S&P’s upgrade came less than a week after the sovereign conducted a re-tap of its 30-year bonds, in a continuation of the strategy of deepening the liquidity and narrowing the pricing of its benchmark bonds to facilitate access to the international markets for the country’s leading corporates. However, it is unlikely that the pricing would have benefited from the upgrade prior to the re-tap with the market already pricing the sovereign higher than its BBB- rating would imply. Brazil actually upsized the re-tap of its 5.625% 2041s to $1 billion from a proposed $500 million after the transaction attracted a book of more than $6 billion. With little else in the market, Brazil enjoyed pricing benefits of this oversubscription, closing at 114.700 to yield 4.694% or US Treasuries plus 160 basis points, equivalent to a concession of about 10 basis points on the outstanding notes. Brazil now has $2.8 billion of 2041s and $2.1 billion of 2021s. Bank of America Merrill Lynch and Barclays managed the transaction.

Corporate deals

The sovereign’s November re-tap will only help Brazil’s corporates access the markets, although as the end of November nears the volume of Brazilian corporate paper on the international markets has been low. At the beginning of September bankers reported a pipeline of between $5 billion and $7 billion, with many corporates readying to issue. This hasn’t happened, aside from some notable transactions, as corporates with track records are, despite low treasuries, reluctant to pay the higher new issue premiums being demanded by investors. Meanwhile the market doesn’t appear to be open for issuers of high-yield credits or first-time issuers.

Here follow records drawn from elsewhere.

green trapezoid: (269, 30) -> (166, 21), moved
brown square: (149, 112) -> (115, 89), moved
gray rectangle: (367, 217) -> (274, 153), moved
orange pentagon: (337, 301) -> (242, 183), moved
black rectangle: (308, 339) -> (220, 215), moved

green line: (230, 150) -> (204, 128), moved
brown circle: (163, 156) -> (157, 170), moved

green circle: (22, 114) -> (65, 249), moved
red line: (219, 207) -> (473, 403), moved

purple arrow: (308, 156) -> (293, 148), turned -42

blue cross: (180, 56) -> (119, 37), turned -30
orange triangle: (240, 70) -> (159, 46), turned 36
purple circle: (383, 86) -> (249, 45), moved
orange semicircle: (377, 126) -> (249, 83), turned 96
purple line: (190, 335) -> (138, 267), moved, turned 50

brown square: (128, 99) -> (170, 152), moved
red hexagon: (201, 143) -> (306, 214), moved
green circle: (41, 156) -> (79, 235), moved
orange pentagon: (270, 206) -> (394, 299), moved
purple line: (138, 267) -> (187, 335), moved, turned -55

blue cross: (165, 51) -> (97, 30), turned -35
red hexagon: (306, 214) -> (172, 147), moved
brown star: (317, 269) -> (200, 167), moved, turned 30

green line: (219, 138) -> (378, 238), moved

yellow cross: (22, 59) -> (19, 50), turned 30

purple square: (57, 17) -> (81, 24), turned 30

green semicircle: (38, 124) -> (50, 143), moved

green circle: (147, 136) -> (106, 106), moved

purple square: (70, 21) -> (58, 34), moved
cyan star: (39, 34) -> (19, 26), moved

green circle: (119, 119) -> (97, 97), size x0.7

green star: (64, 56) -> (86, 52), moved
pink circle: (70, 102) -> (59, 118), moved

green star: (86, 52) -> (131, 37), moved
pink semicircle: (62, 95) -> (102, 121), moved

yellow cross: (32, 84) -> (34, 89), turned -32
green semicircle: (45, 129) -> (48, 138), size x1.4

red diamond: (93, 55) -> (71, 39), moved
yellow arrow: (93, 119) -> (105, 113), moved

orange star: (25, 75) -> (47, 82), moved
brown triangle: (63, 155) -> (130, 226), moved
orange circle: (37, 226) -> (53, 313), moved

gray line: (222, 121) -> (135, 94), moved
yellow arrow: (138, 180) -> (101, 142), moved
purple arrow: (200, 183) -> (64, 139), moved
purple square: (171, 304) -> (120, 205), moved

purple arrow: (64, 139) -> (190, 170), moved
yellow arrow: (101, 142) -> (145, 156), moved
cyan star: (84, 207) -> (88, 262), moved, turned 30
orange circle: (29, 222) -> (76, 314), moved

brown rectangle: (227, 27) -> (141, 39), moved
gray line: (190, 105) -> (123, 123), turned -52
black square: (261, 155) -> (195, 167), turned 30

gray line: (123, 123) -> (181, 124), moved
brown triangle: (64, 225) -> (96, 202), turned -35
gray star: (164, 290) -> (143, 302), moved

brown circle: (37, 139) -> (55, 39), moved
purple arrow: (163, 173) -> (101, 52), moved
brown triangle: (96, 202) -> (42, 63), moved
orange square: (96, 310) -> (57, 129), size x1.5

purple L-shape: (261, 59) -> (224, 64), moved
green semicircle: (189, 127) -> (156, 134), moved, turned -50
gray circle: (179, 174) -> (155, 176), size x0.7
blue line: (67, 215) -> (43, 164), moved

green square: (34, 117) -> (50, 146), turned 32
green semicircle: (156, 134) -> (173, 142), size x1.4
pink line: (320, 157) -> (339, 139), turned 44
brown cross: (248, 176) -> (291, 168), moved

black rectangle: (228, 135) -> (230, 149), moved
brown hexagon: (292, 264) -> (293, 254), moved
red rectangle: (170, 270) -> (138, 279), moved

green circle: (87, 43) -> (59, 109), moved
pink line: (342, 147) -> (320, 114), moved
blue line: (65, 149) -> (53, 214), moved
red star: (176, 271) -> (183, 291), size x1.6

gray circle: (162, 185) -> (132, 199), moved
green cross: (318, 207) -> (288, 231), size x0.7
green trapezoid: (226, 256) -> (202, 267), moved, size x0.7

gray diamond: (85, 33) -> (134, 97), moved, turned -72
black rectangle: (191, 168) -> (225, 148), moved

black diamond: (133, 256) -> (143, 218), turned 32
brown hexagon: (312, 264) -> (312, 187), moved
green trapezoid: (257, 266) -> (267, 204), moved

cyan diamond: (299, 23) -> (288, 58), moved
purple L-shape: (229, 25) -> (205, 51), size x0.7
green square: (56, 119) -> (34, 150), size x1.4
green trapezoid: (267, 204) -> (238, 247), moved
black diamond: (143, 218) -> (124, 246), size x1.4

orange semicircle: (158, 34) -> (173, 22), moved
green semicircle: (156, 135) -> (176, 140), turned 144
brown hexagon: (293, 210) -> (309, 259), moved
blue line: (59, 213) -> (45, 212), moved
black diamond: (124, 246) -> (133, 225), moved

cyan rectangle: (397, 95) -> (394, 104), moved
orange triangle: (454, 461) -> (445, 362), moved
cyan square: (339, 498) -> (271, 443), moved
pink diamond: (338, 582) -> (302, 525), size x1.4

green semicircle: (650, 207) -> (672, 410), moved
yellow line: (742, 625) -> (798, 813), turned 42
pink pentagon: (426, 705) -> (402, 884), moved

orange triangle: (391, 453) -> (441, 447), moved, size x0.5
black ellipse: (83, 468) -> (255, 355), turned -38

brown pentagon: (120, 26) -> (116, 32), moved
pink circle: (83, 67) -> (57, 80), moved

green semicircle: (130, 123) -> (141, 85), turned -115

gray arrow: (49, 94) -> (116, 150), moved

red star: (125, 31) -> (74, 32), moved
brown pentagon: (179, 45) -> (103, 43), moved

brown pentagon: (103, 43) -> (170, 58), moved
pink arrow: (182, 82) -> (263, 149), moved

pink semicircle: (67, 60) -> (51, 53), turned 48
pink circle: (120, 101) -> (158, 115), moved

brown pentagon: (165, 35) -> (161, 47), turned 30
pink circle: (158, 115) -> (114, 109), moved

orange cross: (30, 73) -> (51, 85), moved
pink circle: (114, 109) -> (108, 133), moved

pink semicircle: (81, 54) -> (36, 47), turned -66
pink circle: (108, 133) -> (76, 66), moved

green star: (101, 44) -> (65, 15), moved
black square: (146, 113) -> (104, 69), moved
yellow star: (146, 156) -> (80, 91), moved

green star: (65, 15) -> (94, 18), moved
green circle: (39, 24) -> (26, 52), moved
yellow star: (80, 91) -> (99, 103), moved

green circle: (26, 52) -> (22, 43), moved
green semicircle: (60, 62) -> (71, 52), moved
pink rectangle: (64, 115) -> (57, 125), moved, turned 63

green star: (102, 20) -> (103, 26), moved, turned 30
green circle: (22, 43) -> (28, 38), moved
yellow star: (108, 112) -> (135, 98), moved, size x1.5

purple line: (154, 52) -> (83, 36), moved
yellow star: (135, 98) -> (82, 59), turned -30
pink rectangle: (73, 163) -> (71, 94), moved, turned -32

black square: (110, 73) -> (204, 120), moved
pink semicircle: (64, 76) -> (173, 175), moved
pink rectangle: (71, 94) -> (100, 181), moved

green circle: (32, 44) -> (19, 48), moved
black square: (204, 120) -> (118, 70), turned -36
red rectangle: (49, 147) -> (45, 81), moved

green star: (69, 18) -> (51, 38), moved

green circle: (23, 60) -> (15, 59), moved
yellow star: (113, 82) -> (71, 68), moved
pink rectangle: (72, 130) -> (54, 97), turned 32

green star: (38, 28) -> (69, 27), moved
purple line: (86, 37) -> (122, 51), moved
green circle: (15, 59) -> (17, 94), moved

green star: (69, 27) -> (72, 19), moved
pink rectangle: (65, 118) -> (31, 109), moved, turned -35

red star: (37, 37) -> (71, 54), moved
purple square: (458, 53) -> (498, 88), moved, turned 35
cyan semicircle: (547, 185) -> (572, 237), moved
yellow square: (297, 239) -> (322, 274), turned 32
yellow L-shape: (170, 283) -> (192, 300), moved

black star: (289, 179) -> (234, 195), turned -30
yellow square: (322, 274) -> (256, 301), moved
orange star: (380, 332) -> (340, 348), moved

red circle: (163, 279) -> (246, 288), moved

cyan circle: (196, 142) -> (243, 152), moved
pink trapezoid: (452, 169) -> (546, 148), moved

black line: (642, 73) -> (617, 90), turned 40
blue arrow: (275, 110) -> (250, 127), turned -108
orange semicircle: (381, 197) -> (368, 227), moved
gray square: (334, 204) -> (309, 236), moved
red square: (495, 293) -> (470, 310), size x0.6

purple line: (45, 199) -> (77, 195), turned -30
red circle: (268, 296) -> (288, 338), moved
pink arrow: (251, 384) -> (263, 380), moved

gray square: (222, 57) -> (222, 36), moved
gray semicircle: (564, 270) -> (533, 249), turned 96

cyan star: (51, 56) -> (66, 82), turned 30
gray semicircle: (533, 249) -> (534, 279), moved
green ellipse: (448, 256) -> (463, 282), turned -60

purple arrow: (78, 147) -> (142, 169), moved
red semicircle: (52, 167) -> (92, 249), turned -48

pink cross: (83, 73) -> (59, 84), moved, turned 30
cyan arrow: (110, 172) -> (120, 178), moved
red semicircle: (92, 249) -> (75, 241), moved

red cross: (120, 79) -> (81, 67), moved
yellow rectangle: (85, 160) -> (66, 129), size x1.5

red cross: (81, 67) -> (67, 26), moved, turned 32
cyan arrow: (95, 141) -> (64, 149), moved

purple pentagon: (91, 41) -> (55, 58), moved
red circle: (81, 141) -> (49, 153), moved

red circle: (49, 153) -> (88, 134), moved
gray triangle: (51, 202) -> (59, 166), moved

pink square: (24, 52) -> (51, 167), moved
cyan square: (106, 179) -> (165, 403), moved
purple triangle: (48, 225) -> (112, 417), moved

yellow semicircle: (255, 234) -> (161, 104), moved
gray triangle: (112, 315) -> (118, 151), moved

Top Brazil International DCM Bookrunners - By Deal Volume
2011 YTD Q1-4 2010
Bookrunner Parents Rank Deal Value $ (Proceeds) (m) No. %share Rank Deal Value $ (Proceeds) (m) No. %share
Santander 1 4,675 12 13.4 3 3,928 20 10.3
HSBC 2 3,451 15 9.9 1 4,344 22 11.3
JPMorgan 3 3,290 12 9.4 2 4,336 16 11.3
Itau BBA 4 3,042 13 8.7 5 3,706 23 9.7
Bank of America Merrill Lynch 5 2,641 14 7.6 6 3,448 18 9.0
Citi 6 2,528 8 7.2 13 835 4 2.2
Credit Suisse 7 1,838 6 5.3 8 2,069 8 5.4
Deutsche Bank 8 1,637 10 4.7 4 3,737 14 9.8
BTG Pactual 9 1,602 7 4.6 17 474 3 1.2
Banco Bradesco BBI SA 10 1,563 11 4.5 9 1,723 13 4.5
Total 34,972 55 100.0 38,320 68 100.0
Source: Dealogic

Electrobras’s transaction on 20 October showed that market volatility is stifling demand from Brazilian credits. The quasi-sovereign is rated Baa2/BBB/BBB- and had set out to raise $2.5 billion but had to lower that to $1.75 billion in a trade-off for pricing over size. Despite offering a new issue premium of between 40 and 50 basis points, pricing at par with a 5.75% coupon, the company had to downsize the deal. That a quasi-sovereign is having to cut deal sizes shows the difficulty in raising the amount of capital that creates the liquidity investors are looking for in deals out of Latin America.